Lesson two: lean into the myths. I cannot count the number of times myths around Agile have been thrown at us, and I still hear them today. My favorite one is that Agile means no planning, no governance, and it is all Post-it notes. If you turn the air conditioners on, the Post-its will fall off the wall, and how can you possibly know what you are doing? I heard it just last week. Rich says he heard it at Exco level. We are still facing into that one.

Lesson three: do just enough. We got good at talking about doing just enough for the customer product, the MVP, and iterating and building on it, but do it with your technology too. We started using Jira. Nationwide had not used Jira before. Everyone then wanted Jira. Do it just for you and then roll it out. Otherwise, you get stuck in the enterprise process of trying to sign something off and implement it for the whole enterprise before you have proved it works for you.

Lesson four: back everything up with data. Data is your most powerful ally. It is the fact-based proof of your vision. You can chat about new ways of working being better and faster, but your data dashboards show it and show the tangible and member benefits. One of our dashboards demonstrated the actual journey we built. It was well received by the business because they suddenly had more visibility and could see side by side how fast we were running, how it was performing for customers, and how it was performing for regulatory outcomes. We could iterate off the back of it and take improvements from it. One week, the dashboard showed our calls had suddenly spiked. Very quickly we translated that back to the release we put in the day before. We iterated, changed it, and dropped call volumes down again. That speed of turnaround was backed by data.

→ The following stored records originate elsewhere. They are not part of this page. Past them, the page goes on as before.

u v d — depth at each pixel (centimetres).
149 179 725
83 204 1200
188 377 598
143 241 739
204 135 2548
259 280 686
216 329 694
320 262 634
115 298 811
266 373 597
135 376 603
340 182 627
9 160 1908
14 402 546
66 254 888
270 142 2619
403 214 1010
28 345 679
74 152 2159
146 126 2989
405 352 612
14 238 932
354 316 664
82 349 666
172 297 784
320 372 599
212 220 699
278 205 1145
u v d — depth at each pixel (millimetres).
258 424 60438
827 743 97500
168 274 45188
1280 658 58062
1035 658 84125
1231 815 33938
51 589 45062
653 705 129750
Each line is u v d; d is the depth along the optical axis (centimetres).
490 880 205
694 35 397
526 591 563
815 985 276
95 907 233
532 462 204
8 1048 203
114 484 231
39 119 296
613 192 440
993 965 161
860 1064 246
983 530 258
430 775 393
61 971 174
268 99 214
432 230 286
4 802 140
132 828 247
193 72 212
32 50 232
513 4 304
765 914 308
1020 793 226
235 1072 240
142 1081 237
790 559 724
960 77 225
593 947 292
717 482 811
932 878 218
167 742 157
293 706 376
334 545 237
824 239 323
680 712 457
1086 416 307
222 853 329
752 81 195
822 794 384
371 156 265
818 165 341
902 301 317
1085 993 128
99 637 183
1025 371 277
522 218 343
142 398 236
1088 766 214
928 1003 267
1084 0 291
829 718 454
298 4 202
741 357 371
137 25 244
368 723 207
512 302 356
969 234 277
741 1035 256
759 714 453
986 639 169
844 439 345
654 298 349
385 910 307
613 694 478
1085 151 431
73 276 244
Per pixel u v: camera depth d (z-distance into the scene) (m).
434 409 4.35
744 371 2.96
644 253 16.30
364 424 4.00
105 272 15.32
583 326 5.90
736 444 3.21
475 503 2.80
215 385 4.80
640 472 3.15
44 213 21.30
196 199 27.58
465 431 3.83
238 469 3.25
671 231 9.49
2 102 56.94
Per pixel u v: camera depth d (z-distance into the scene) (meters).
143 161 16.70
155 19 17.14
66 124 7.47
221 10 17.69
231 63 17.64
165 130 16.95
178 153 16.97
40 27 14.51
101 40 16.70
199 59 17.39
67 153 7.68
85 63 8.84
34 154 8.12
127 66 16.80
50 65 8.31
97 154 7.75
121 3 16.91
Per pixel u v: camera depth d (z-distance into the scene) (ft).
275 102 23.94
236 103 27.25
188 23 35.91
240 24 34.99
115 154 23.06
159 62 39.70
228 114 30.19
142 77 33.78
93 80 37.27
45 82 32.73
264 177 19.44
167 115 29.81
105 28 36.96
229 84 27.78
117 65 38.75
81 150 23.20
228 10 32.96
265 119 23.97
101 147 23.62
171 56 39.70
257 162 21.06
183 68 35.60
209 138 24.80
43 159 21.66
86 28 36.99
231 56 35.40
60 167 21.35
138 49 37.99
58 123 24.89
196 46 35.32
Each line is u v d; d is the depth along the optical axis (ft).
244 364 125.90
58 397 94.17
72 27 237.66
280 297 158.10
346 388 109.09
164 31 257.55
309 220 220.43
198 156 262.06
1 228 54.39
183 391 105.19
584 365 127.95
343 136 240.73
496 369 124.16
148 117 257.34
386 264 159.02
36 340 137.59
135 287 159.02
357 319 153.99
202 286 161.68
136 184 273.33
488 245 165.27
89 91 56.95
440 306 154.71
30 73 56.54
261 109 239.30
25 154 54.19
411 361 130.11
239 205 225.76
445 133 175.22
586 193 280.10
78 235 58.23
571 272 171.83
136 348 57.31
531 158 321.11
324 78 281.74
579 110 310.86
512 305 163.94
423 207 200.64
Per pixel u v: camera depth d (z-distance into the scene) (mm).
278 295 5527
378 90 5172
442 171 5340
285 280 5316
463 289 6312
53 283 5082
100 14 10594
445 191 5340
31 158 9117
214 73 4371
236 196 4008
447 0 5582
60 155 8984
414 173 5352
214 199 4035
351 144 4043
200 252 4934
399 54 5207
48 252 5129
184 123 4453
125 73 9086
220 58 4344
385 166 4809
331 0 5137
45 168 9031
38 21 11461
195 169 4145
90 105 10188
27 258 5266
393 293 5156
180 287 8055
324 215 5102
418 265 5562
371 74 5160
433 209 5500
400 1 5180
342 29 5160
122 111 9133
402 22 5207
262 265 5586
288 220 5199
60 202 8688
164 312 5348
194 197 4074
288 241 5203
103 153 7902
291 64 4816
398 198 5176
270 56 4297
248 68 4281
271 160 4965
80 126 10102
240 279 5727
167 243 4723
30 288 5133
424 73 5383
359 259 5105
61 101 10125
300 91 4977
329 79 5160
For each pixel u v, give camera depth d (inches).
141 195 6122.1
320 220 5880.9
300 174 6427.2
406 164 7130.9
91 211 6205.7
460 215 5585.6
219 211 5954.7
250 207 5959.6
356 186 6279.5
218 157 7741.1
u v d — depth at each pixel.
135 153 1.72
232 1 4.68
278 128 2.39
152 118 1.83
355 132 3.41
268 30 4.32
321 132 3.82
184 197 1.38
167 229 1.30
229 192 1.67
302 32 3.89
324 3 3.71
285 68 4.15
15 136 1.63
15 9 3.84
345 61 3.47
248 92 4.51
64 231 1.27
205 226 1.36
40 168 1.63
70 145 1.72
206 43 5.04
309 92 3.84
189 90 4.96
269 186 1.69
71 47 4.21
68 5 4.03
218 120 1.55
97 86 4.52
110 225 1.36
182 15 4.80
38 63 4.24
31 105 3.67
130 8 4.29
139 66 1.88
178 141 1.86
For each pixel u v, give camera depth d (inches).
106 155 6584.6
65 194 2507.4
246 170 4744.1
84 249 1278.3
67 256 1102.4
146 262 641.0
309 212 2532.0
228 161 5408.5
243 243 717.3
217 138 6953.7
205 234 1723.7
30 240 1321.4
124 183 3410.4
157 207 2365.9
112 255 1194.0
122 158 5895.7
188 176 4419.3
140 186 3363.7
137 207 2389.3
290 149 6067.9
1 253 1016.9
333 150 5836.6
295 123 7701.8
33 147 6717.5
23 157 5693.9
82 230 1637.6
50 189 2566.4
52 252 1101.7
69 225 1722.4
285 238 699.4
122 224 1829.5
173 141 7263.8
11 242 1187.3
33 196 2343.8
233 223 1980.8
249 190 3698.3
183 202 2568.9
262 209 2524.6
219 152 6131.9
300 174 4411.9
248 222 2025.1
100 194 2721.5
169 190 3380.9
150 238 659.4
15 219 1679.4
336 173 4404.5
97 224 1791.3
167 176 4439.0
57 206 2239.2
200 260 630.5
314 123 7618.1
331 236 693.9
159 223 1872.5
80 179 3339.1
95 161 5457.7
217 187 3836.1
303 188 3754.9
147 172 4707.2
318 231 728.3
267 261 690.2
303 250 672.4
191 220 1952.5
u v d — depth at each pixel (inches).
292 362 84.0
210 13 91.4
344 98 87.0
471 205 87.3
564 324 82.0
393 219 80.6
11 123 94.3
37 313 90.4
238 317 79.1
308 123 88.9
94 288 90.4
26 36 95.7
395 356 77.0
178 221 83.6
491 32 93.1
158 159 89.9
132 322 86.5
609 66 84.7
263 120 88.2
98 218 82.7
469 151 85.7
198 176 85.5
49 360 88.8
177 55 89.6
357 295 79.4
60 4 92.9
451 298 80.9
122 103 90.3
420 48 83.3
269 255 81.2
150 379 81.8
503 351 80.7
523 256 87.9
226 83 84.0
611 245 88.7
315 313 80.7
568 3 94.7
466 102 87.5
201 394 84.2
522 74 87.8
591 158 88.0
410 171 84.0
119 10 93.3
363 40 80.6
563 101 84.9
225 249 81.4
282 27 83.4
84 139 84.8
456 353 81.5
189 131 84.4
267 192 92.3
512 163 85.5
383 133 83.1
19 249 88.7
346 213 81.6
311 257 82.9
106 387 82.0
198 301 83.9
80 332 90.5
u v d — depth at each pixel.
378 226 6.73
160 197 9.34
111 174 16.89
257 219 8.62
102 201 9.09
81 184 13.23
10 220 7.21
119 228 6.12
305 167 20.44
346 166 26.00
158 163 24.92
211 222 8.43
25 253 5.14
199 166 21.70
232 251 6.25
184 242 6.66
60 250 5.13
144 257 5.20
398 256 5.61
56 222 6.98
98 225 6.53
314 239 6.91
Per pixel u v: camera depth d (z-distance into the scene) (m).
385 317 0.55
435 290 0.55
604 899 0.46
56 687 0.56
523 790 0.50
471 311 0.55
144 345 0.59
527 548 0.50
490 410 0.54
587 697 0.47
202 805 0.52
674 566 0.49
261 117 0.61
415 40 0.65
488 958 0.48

To finish, our key takeaways: connect your transformation to purpose. Give everyone a vision they can align behind, feel they own, drive, and want to move forward. Set up the enablers around them. Allow them to organize as products, not projects. Create the conditions they need and allow them to learn by doing. Give them freedom and space to do it their way. Finally, do not forget the culture. Culture is the biggest point: creating the team environment, encouraging storytelling, busting myths, and giving them accountability and true empowerment to become that team and direct it their way without feeling micromanaged.